THE VERDICT: While the sleigh construction at the start is a poorly conceived form of play that can get a bit irritating, The Official Father Christmas is mostly a harmless way to spend a few minutes on a holiday night. You can get through the wish list making and the gift delivery is mostly about persistence rather than skill, but if you’re aren’t just looking for a quick Christmas kick with some holiday tunes produced rather nicely within the Commodore 64’s means, you won’t really find much to enjoy. The moments of play are shallow and rely on little random elements that you can’t account for the best, and your goals are pretty pedestrian so you can’t change up your approach much to increase the odds of success.

 

And so, I give The Official Father Christmas for Commodore 64…

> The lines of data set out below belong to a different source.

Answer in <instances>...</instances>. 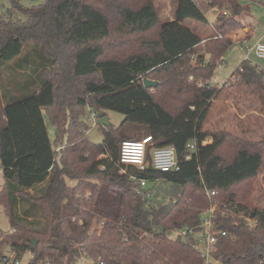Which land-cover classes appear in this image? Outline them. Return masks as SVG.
Here are the masks:
<instances>
[{
    "label": "trees",
    "instance_id": "obj_1",
    "mask_svg": "<svg viewBox=\"0 0 264 264\" xmlns=\"http://www.w3.org/2000/svg\"><path fill=\"white\" fill-rule=\"evenodd\" d=\"M10 3L0 10V67H7L0 71V205L9 223L0 233V262L7 244L11 262L29 253V264H204L191 239L170 235L197 228L202 211L213 206L214 229L226 233L213 253L218 264H264V206L247 198L248 191H235L260 175L264 139L221 126L204 129L226 87L264 102V70L250 62L221 87L209 84L248 7L240 0H176L173 19L162 21L152 0ZM213 9L215 35L201 39L184 25L206 23L205 12ZM60 14L85 26L91 39L64 40ZM14 65L30 71L17 80ZM145 79L158 85L147 89ZM21 81L29 82L28 91ZM85 108L114 111L123 120L100 127L103 141L95 145L81 120ZM45 121L55 130L53 141ZM144 137L155 147H173L179 170L121 165V143ZM207 139L212 142L203 145ZM190 142L197 150L186 161ZM140 179L167 181L178 191L168 203H155Z\"/></svg>",
    "mask_w": 264,
    "mask_h": 264
},
{
    "label": "rangeland",
    "instance_id": "obj_2",
    "mask_svg": "<svg viewBox=\"0 0 264 264\" xmlns=\"http://www.w3.org/2000/svg\"><path fill=\"white\" fill-rule=\"evenodd\" d=\"M11 0H0V10L9 8L11 6ZM21 6L26 8H31L42 4L44 0H16ZM157 2L156 9L162 21L170 20L173 15V10L175 7L174 0H152ZM240 3L243 6H249L251 12L249 15L244 18H241V21L251 24V28L254 32L252 37V42L248 43L249 48H253L256 43H258L259 37L264 35V3L261 0H240ZM205 16L208 18V22L199 23L194 20L185 21L184 25L189 28H194L195 32H199L200 27L204 28L209 34H214V29H212V21L216 16L215 12L208 10L205 12ZM22 20H25L24 16L18 15ZM206 18V19H207ZM59 25V35L67 40L69 35H84L87 39L90 40V31L83 25H72L63 15H58L57 17ZM241 30V29H240ZM239 31V30H238ZM237 32V31H236ZM231 33L227 38L233 37L236 33ZM210 37V36H209ZM257 40V41H255ZM264 41V40H263ZM233 42V40H232ZM245 46L241 49L235 43L228 48L221 61L217 64L214 74L209 82L211 86L221 87L226 83L238 66L244 61V53H246ZM28 51H24L21 57H26ZM36 58V56H35ZM34 58V59H35ZM254 65L258 66L260 69L264 70L261 63L264 64V60L256 59L254 55H249V61ZM44 61L35 62L36 68H38ZM24 65V64H23ZM7 70V67L2 65L0 71ZM25 71H30L27 66H13V70L10 71L12 77H17V80L20 78V75H23ZM31 75V74H30ZM21 89L24 88L25 91H28L29 82L21 81ZM17 83V82H16ZM15 83L16 87L19 89L18 85ZM31 83V82H30ZM99 113H104L109 124L113 127H118L123 120V115L114 112V111H101ZM95 115L97 116V114ZM81 120L88 127L87 138L88 140L95 144L99 145L103 141V130L96 124L91 116V110L88 108L84 109ZM48 135L51 141L54 139V128L45 121ZM221 126L222 128L229 130L231 132H237L245 135L246 137L254 140L264 139V102L259 99L255 94L250 93L244 89H234V88H224L220 94V97L214 101L211 105L209 115L207 117L204 129L206 130H215L216 127ZM206 144L212 142L211 139H207ZM230 153L226 151L225 154ZM3 175L0 173V189L3 184ZM73 184V182H69ZM146 189L150 190V196L155 199V203L166 204L168 201L173 198L177 189L171 186L170 182L167 181H158V182H148ZM235 191L239 194H244L248 191L247 198H250L254 204L259 206H264V167L260 175L251 183L243 186L242 189L235 188ZM175 194V195H174ZM206 211L203 210L202 213ZM9 231L8 219L4 213L3 207L0 205V233H6ZM171 238V237H170ZM2 238H0L1 240ZM1 251L7 256H11L10 248L7 244L1 247ZM20 264H28L29 254L26 253L21 259L18 260Z\"/></svg>",
    "mask_w": 264,
    "mask_h": 264
},
{
    "label": "built area",
    "instance_id": "obj_3",
    "mask_svg": "<svg viewBox=\"0 0 264 264\" xmlns=\"http://www.w3.org/2000/svg\"><path fill=\"white\" fill-rule=\"evenodd\" d=\"M224 15L226 13H223ZM221 38L220 36H218ZM216 38V37H215ZM204 42V41H203ZM235 43L241 47V49L247 48L244 53V61H249V55L254 54L257 59L264 60V43L258 42L253 48L247 46V41L242 39L235 41ZM91 116L96 120L95 113L91 112ZM206 145V142H203ZM189 154L185 157L186 161H189L193 157V153L197 150V143L190 142L187 145ZM119 163L125 167H133L138 172H145L147 169H151L154 172L170 173L179 170V165L176 161L175 150L171 146L167 147H155L153 140L149 137H144L138 141H124L120 145L119 151ZM1 173V170H0ZM131 179H135L131 177ZM139 188L146 189L148 181L145 179L138 180ZM208 196H213L214 192L207 193ZM149 196V193L143 194ZM214 207H210L204 211L200 217V223L197 228H183L173 231L170 235L171 238L180 237L183 239H191L192 248L199 252L204 258V264H218V261L214 259L213 253L216 248V243L219 237L226 236L223 231H216L214 229L213 222ZM251 223L250 220H247ZM103 222L95 228L100 229ZM29 254V253H28ZM5 256L0 264H20L18 260L12 261L13 255ZM31 255L29 254V258ZM29 264V263H28ZM35 264H51L49 260L40 261ZM78 264H105L101 260H89L81 259Z\"/></svg>",
    "mask_w": 264,
    "mask_h": 264
},
{
    "label": "crops",
    "instance_id": "obj_4",
    "mask_svg": "<svg viewBox=\"0 0 264 264\" xmlns=\"http://www.w3.org/2000/svg\"><path fill=\"white\" fill-rule=\"evenodd\" d=\"M175 2H176V0H174V4H175ZM264 3V2H263ZM154 4L155 5H157V2H154ZM212 12H215L216 13V15H217V10H215V9H213L212 10ZM251 12V9H250V7L248 6V11L246 12V13H244L243 14V16L241 17V18H244V16H248L249 15V13ZM206 18H207V16H206ZM173 19V15L171 16V18H170V20H172ZM215 19H216V16H215V18L213 19V21H212V29H214V26H213V24H214V21H215ZM207 22H208V18H207ZM242 22V24H243V28L241 29V30H239V31H237L234 35H233V37H228V38H230L231 40H233V43H235V41H239V40H242V39H244V40H246L247 41V43H250V42H252V37L254 36V32H253V30H252V28H251V24L250 23H246L245 21H241ZM189 28V27H188ZM191 29V28H190ZM204 28H202V27H200V29H199V32H195L194 31V28H192L191 30L192 31H194L201 39H206V38H208L209 36H211L212 34H209L208 32H206L205 30H203ZM264 35H262V36H260L259 37V40H258V42H263L264 43ZM255 41H257V40H255ZM236 44V43H235ZM251 55H254L253 53L251 54ZM256 58V57H255ZM257 59V58H256ZM251 64H253V63H251ZM260 66H262L263 68H264V64L263 63H261L260 64Z\"/></svg>",
    "mask_w": 264,
    "mask_h": 264
},
{
    "label": "water",
    "instance_id": "obj_5",
    "mask_svg": "<svg viewBox=\"0 0 264 264\" xmlns=\"http://www.w3.org/2000/svg\"><path fill=\"white\" fill-rule=\"evenodd\" d=\"M143 85L145 88L149 89V88H154L158 85V82L156 81H152V80H148L145 79L143 80ZM96 124L100 127H108L110 124L107 120V118L105 117L104 113H99L96 116ZM33 245H35V243H33Z\"/></svg>",
    "mask_w": 264,
    "mask_h": 264
}]
</instances>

A BAD rating. Nostalgia and a desire to celebrate the Christmas season has definitely propped up plenty of Christmas media for me, and I don’t blame anyone who attached their heart to this Commodore 64 game. With the game’s sales contributing to the Save the Children fund, it really doesn’t feel like a cynical attempt to exploit the holiday season for high sales either. Even the actual game design is endearing in a way, the creators trying to provide a varied experience, one that young players would be able to easily understand and engage with. Those sections do range from inoffensive to designed to waste time though, meaning the Christmas coat of paint is really meant to be the draw with the interactive sections more about the holiday theme than being entertaining. It’s easy to see a parent and young child at the computer playing through this together, some warm fuzzy winter memory that kid will cling to for the rest of their life, but it would still be just as meaningful if the elves weren’t such pests and if the gift delivery wasn’t about hovering back and forth until your presents slip through.

 

Even though I’ve covered quite a few Christmas games, The Official Father Christmas, despite its flaws, feels like it might deserve that odd inclusion of “official” in the name. Whether or not Santa Claus could actually endorse it is an odd question, but this feels like it’s just trying to be a little Christmas romp that hits the beats you’d hope to expect from a short Santa themed game. We put on the same holiday movies and listen to the same festive music every year without much consideration for their quality or design, and were it not made for old computers like the Commodore 64, ZX Spectrum, and Amstrad CPC, it feels like The Official Father Christmas could be just another part of those yearly traditions.